The Attainable SMART condition seems quite self-explanatory. To ensure that our goal is attainable, we should consider the semantics of the plan we came up with to attain it. If we follow the outline of milestones we laid out, will we actually be able to accomplish our New Year’s Resolution? We want to be able to answer this question with absolute certainty—hopefully, in the heavy affirmative. Let’s review the Italian fluency example: how would memorizing one hundred words and mastering one grammatical tense per month eventually result in our ability to converse in the language with no American accent? Well, assuming we’re studying the thousand most-popular words in Italian, and learning each of the tenses so that we’ll be able to refer to things in the present, past, and future in conversation, we should be able to reach our goal in twelve months by adhering to this framework. It’ll certainly take time, devotion, practice, and oration, but we’ve successfully broken it down into relevant steps and smaller goalposts. Therefore, we can rest assured that this goal is, indeed, attainable.
Furthermore, we want to make sure that our goal for the year is Realistic. This is another SMART area that New Year’s Resolutions often fall short in. It isn’t fair to ourselves to set an impossible goal that dooms us to failure. Chances are, we won’t acquire perfect fluency in Italian in one year—we certainly won’t have a proficiency to rival our first-language, which we’ve likely applied and developed through more than a decade of schooling. However, if we practice and remain diligent in our personal plan and practice, we should be able to at least converse in Italian with proper inflection and pronunciation.

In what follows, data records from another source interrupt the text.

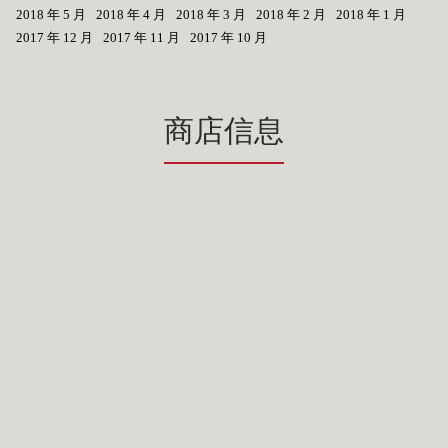
2018 年 5 月
2018 年 4 月
2018 年 3 月
2018 年 2 月
2018 年 1 月
2017 年 12 月
2017 年 11 月
2017 年 10 月
商店信息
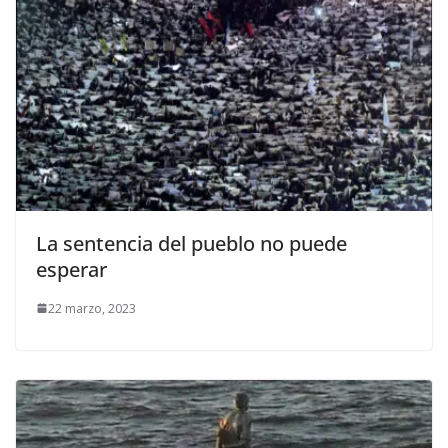
La sentencia del pueblo no puede
esperar
22 marzo, 2023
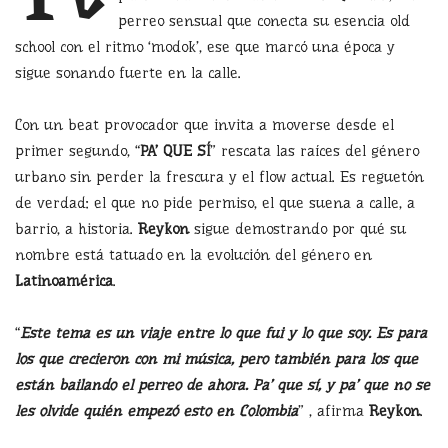
perreo sensual que conecta su esencia old
school con el ritmo ‘modok’, ese que marcó una época y
sigue sonando fuerte en la calle.
Con un beat provocador que invita a moverse desde el
primer segundo, “
PA’ QUE SÍ
” rescata las raíces del género
urbano sin perder la frescura y el flow actual. Es reguetón
de verdad: el que no pide permiso, el que suena a calle, a
barrio, a historia.
Reykon
sigue demostrando por qué su
nombre está tatuado en la evolución del género en
Latinoamérica
.
“
Este tema es un viaje entre lo que fui y lo que soy. Es para
los que crecieron con mi música, pero también para los que
están bailando el perreo de ahora. Pa’ que sí, y pa’ que no se
les olvide quién empezó esto en Colombia
” , afirma
Reykon
.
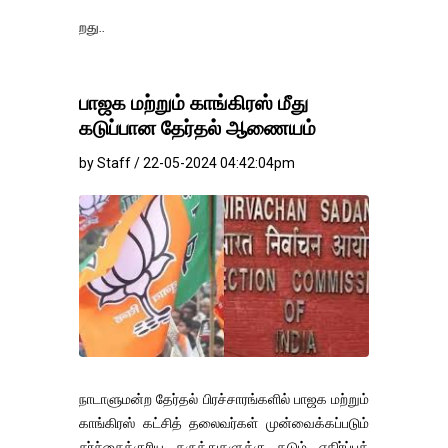
தங்கம்-வெள்ளி வி
பாஜக மற்றும் காங்கிரஸ் மீது
கடுப்பான தேர்தல் ஆணையம்
by Staff / 22-05-2024 04:42:04pm
நாடாளுமன்ற தேர்தல் பிரச்சாரங்களில் பாஜக மற்றும்
காங்கிரஸ் கட்சித் தலைவர்கள் முன்வைக்கப்படும்
சர்ச்சைக்குரிய கருத்துகளுக்கு கடும் எதிர்ப்புத்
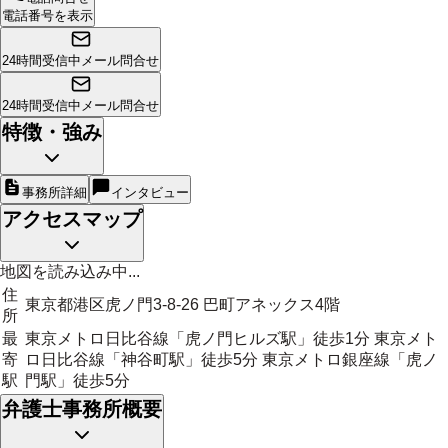
電話番号を表示
24時間受信中
メール問合せ
24時間受信中
メール問合せ
特徴・強み
事務所詳細
インタビュー
アクセスマップ
地図を読み込み中...
住
東京都港区虎ノ門3-8-26 巴町アネックス4階
所
最
東京メトロ日比谷線「虎ノ門ヒルズ駅」徒歩1分 東京メト
寄
ロ日比谷線「神谷町駅」徒歩5分 東京メトロ銀座線「虎ノ
駅
門駅」徒歩5分
弁護士事務所概要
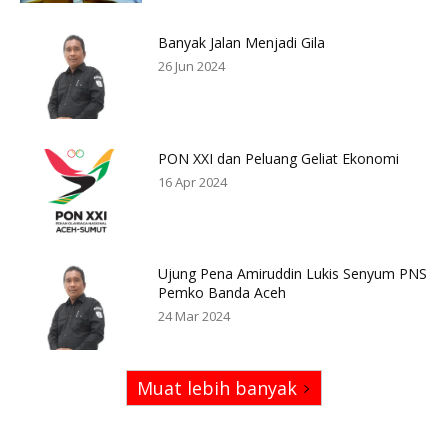
Banyak Jalan Menjadi Gila
26 Jun 2024
PON XXI dan Peluang Geliat Ekonomi
16 Apr 2024
Ujung Pena Amiruddin Lukis Senyum PNS
Pemko Banda Aceh
24 Mar 2024
Muat lebih banyak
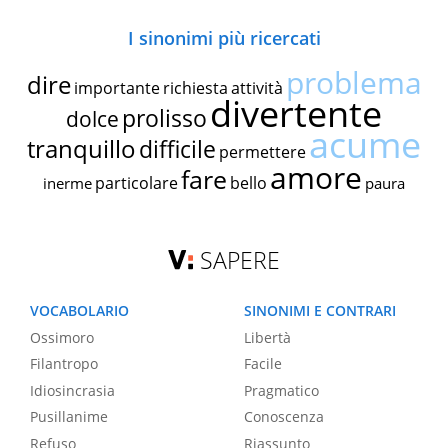
I sinonimi più ricercati
problema
dire
importante
richiesta
attività
divertente
prolisso
dolce
acume
tranquillo
difficile
permettere
amore
fare
particolare
bello
inerme
paura
SAPERE
VOCABOLARIO
SINONIMI E CONTRARI
Ossimoro
Libertà
Filantropo
Facile
Idiosincrasia
Pragmatico
Pusillanime
Conoscenza
Refuso
Riassunto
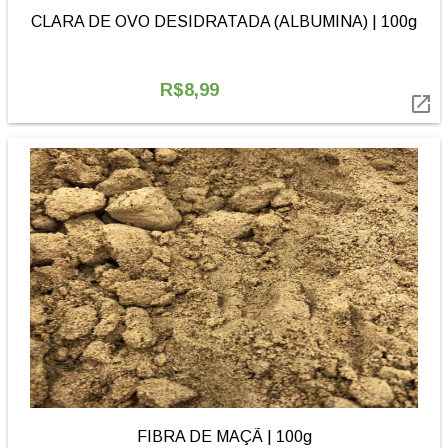
CLARA DE OVO DESIDRATADA (ALBUMINA) | 100g
R$8,99

FIBRA DE MAÇÃ | 100g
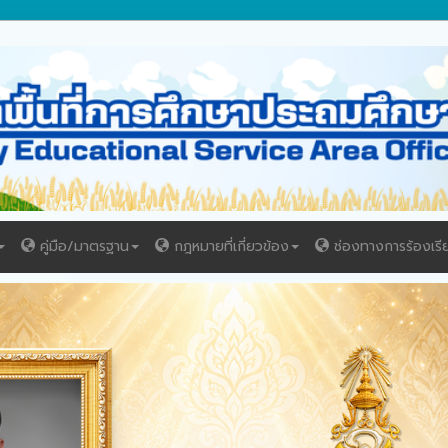
คู่มือ/มาตรฐาน
กฎหมายที่เกี่ยวข้อง
ช่องทางการร้องเรี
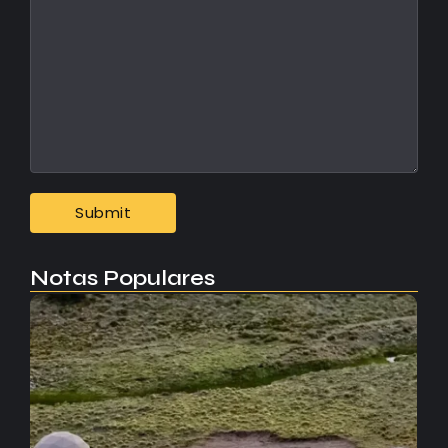
Notas Populares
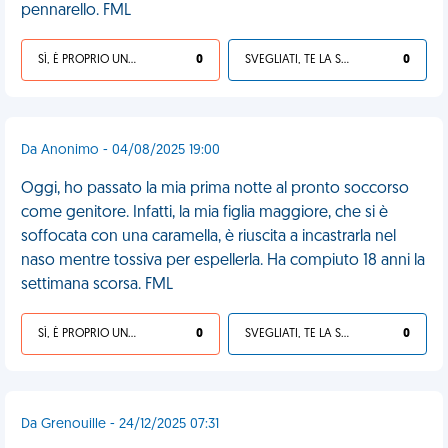
pennarello. FML
SÌ, È PROPRIO UNA VDM!
0
SVEGLIATI, TE LA SEI CERCATA!
0
Da Anonimo - 04/08/2025 19:00
Oggi, ho passato la mia prima notte al pronto soccorso
come genitore. Infatti, la mia figlia maggiore, che si è
soffocata con una caramella, è riuscita a incastrarla nel
naso mentre tossiva per espellerla. Ha compiuto 18 anni la
settimana scorsa. FML
SÌ, È PROPRIO UNA VDM!
0
SVEGLIATI, TE LA SEI CERCATA!
0
Da Grenouille - 24/12/2025 07:31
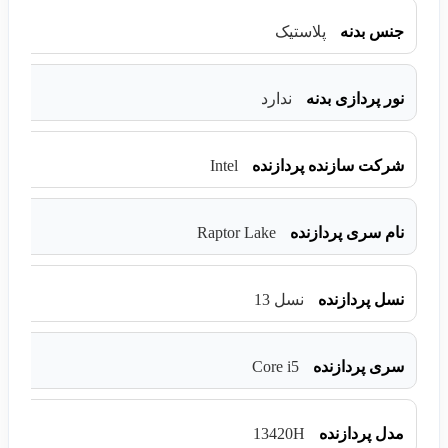
جنس بدنه
پلاستیک
نور پردازی بدنه
ندارد
Intel
شرکت سازنده پردازنده
Raptor Lake
نام سری پردازنده
نسل پردازنده
نسل 13
Core i5
سری پردازنده
13420H
مدل پردازنده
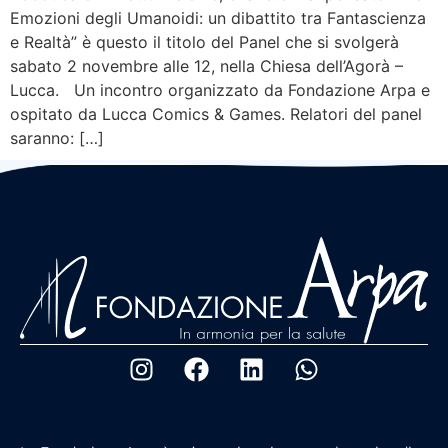
Emozioni degli Umanoidi: un dibattito tra Fantascienza
e Realtà” è questo il titolo del Panel che si svolgerà
sabato 2 novembre alle 12, nella Chiesa dell’Agorà –
Lucca. Un incontro organizzato da Fondazione Arpa e
ospitato da Lucca Comics & Games. Relatori del panel
saranno: […]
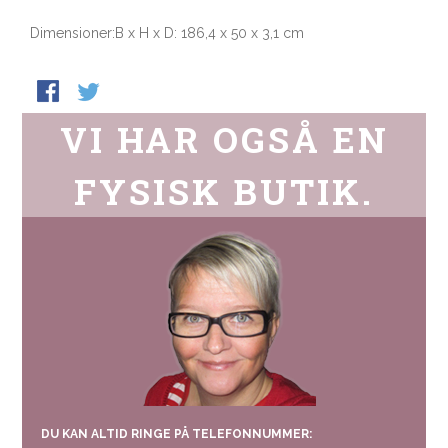
Dimensioner:B x H x D: 186,4 x 50 x 3,1 cm
VI HAR OGSÅ EN
FYSISK BUTIK.
DU KAN ALTID RINGE PÅ TELEFONNUMMER:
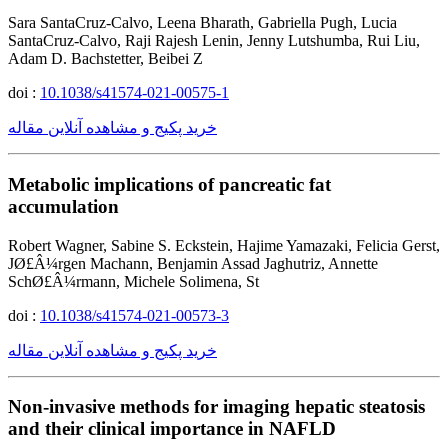
Sara SantaCruz-Calvo, Leena Bharath, Gabriella Pugh, Lucia
SantaCruz-Calvo, Raji Rajesh Lenin, Jenny Lutshumba, Rui Liu,
Adam D. Bachstetter, Beibei Z
doi :
10.1038/s41574-021-00575-1
خرید پکیج و مشاهده آنلاین مقاله
Metabolic implications of pancreatic fat
accumulation
Robert Wagner, Sabine S. Eckstein, Hajime Yamazaki, Felicia Gerst,
JØ£Â¼rgen Machann, Benjamin Assad Jaghutriz, Annette
SchØ£Â¼rmann, Michele Solimena, St
doi :
10.1038/s41574-021-00573-3
خرید پکیج و مشاهده آنلاین مقاله
Non-invasive methods for imaging hepatic steatosis
and their clinical importance in NAFLD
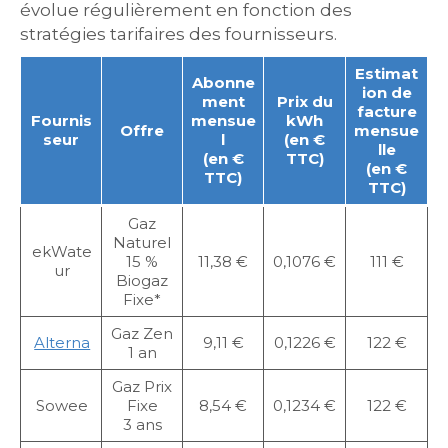
évolue régulièrement en fonction des
stratégies tarifaires des fournisseurs.
Estimat
Abonne
ion de
ment
Prix du
facture
Fournis
mensue
kWh
Offre
mensue
seur
l
(en €
lle
(en €
TTC)
(en €
TTC)
TTC)
Gaz
Naturel
ekWate
15 %
11,38 €
0,1076 €
111 €
ur
Biogaz
Fixe*
Gaz Zen
Alterna
9,11 €
0,1226 €
122 €
1 an
Gaz Prix
Sowee
Fixe
8,54 €
0,1234 €
122 €
3 ans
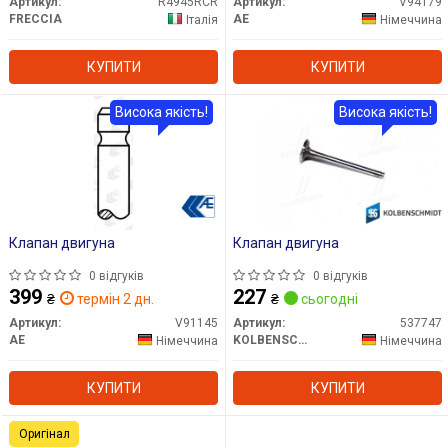
Артикул:
R4945RCR
Артикул:
V94179
FRECCIA
AE
Італія
Німеччина
КУПИТИ
КУПИТИ
Висока якість!
Висока якість!
Клапан двигуна
Клапан двигуна
0 відгуків
0 відгуків
399
227
₴
термін 2 дн.
₴
сьогодні
Артикул:
V91145
Артикул:
537747
AE
KOLBENSCHMIDT
Німеччина
Німеччина
КУПИТИ
КУПИТИ
Оригінал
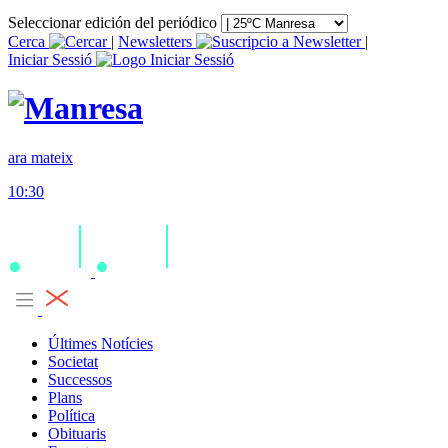
Seleccionar edición del periódico
Cerca
|
Newsletters
|
Iniciar Sessió
ara mateix
10:30
Últimes Notícies
Societat
Successos
Plans
Política
Obituaris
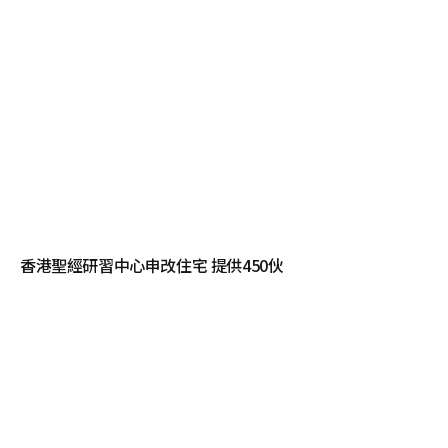
香港聖經研習中心申改住宅 提供450伙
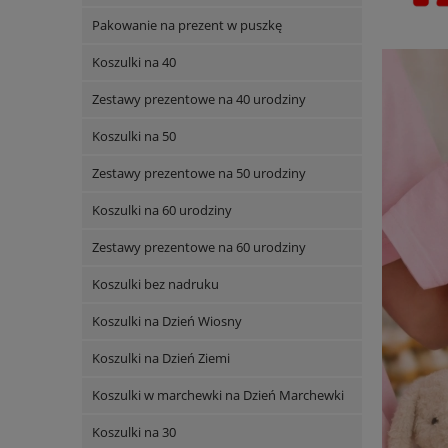
Pakowanie na prezent w puszkę
Koszulki na 40
Zestawy prezentowe na 40 urodziny
Koszulki na 50
Zestawy prezentowe na 50 urodziny
Koszulki na 60 urodziny
Zestawy prezentowe na 60 urodziny
Koszulki bez nadruku
Koszulki na Dzień Wiosny
Koszulki na Dzień Ziemi
Koszulki w marchewki na Dzień Marchewki
Koszulki na 30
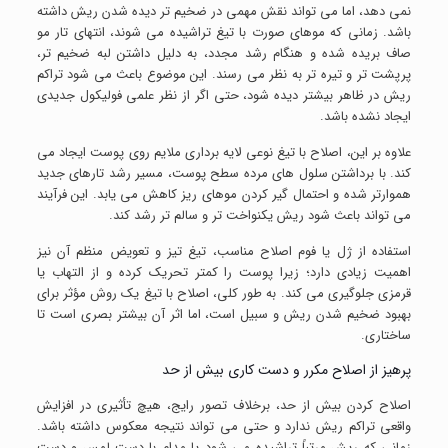
نمی دهد، اما می تواند نقش مهمی در ضخیم تر دیده شدن ریش داشته
باشد. زمانی که موهای صورت با تیغ تراشیده می شوند، انتهای تار مو
صاف بریده شده و هنگام رشد مجدد، به دلیل داشتن لبه ضخیم تر،
پرپشت تر و تیره تر به نظر می رسند. این موضوع باعث می شود تراکم
ریش در ظاهر بیشتر دیده شود، حتی اگر از نظر علمی فولیکول جدیدی
ایجاد نشده باشد.
علاوه بر این، اصلاح با تیغ نوعی لایه برداری ملایم روی پوست ایجاد می
کند. با برداشتن سلول های مرده سطح پوست، مسیر رشد تارهای جدید
هموارتر شده و احتمال گیر کردن موهای ریز کاهش می یابد. این فرآیند
می تواند باعث شود ریش یکنواخت تر و سالم تر رشد کند.
استفاده از ژل یا فوم اصلاح مناسب، تیغ تیز و تعویض منظم آن نیز
اهمیت زیادی دارد؛ زیرا پوست را کمتر تحریک کرده و از التهاب یا
قرمزی جلوگیری می کند. به طور کلی، اصلاح با تیغ یک روش مؤثر برای
بهبود ضخیم شدن ریش و سبیل است، اما اثر آن بیشتر بصری است تا
ساختاری.
پرهیز از اصلاح مکرر و دست کاری بیش از حد
اصلاح کردن بیش از حد، برخلاف تصور رایج، هیچ تأثیری در افزایش
واقعی تراکم ریش ندارد و حتی می تواند نتیجه معکوس داشته باشد.
زمانی که ریش مرتباً تراشیده می شود یا مدام با دست لمس و دست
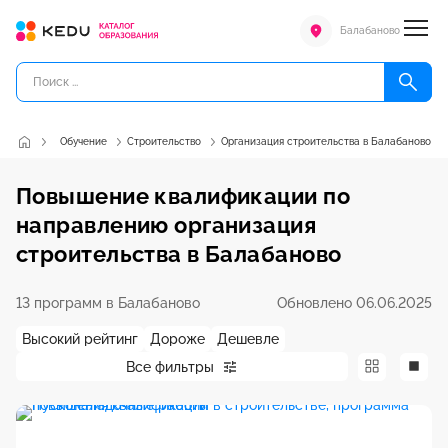
Балабаново
Обучение
Строительство
Организация строительства в Балабаново
Повышение квалификации по
направлению организация
строительства в Балабаново
13 программ в Балабаново
Обновлено 06.06.2025
Высокий рейтинг
Дороже
Дешевле
Все фильтры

Finally, the SMART goal acronym declares that goals are Time-Sensitive endeavors. New Year’s Resolutions, in particular, seem to have a clear deadline: the following year’s end. However, this gratuitous time period ends up being abused by over-ambitious goal-setters, who may see all that time as an excuse to slack off. Combatting this laziness entails setting “due dates” for the personal milestones we’ve determined are necessary to pass along the way to our goals. For example, in our hypothetical Italian second-language pursuit, perhaps we’ll want to master interrogative phrases and the present tense by February, kitchen vocabulary and the past tense by June, street terms and the future tense by November. By adding a time limit to each of these smaller steps, we’re giving ourselves further incentive to make the most out of our Italian practice, and mitigating the risk of pushing things off to the very last minute—or eventually forgetting about our goal completely. This way, by the end of next December, we’ll be able to have productive, more-or-less free-flowing conversations with our Italian friends and their families, and we’ll know that much more about Italian culture.
The trick to creating successful New Year’s Resolutions is not making them seem like New Year’s Resolutions; what I mean by that is, don’t make them seem grand and unattainable. Set SMART goals. Do this strategically. Stick to your game plan. Don’t lose motivation, don’t lose hope, and don’t lose sight of why you set out to accomplish your resolution in the first place.
All that being said, I wish everyone the best in the new year, and I hope we can all successfully attain each of our individual New Year’s Resolutions, devoting our time to improving both ourselves and our communities.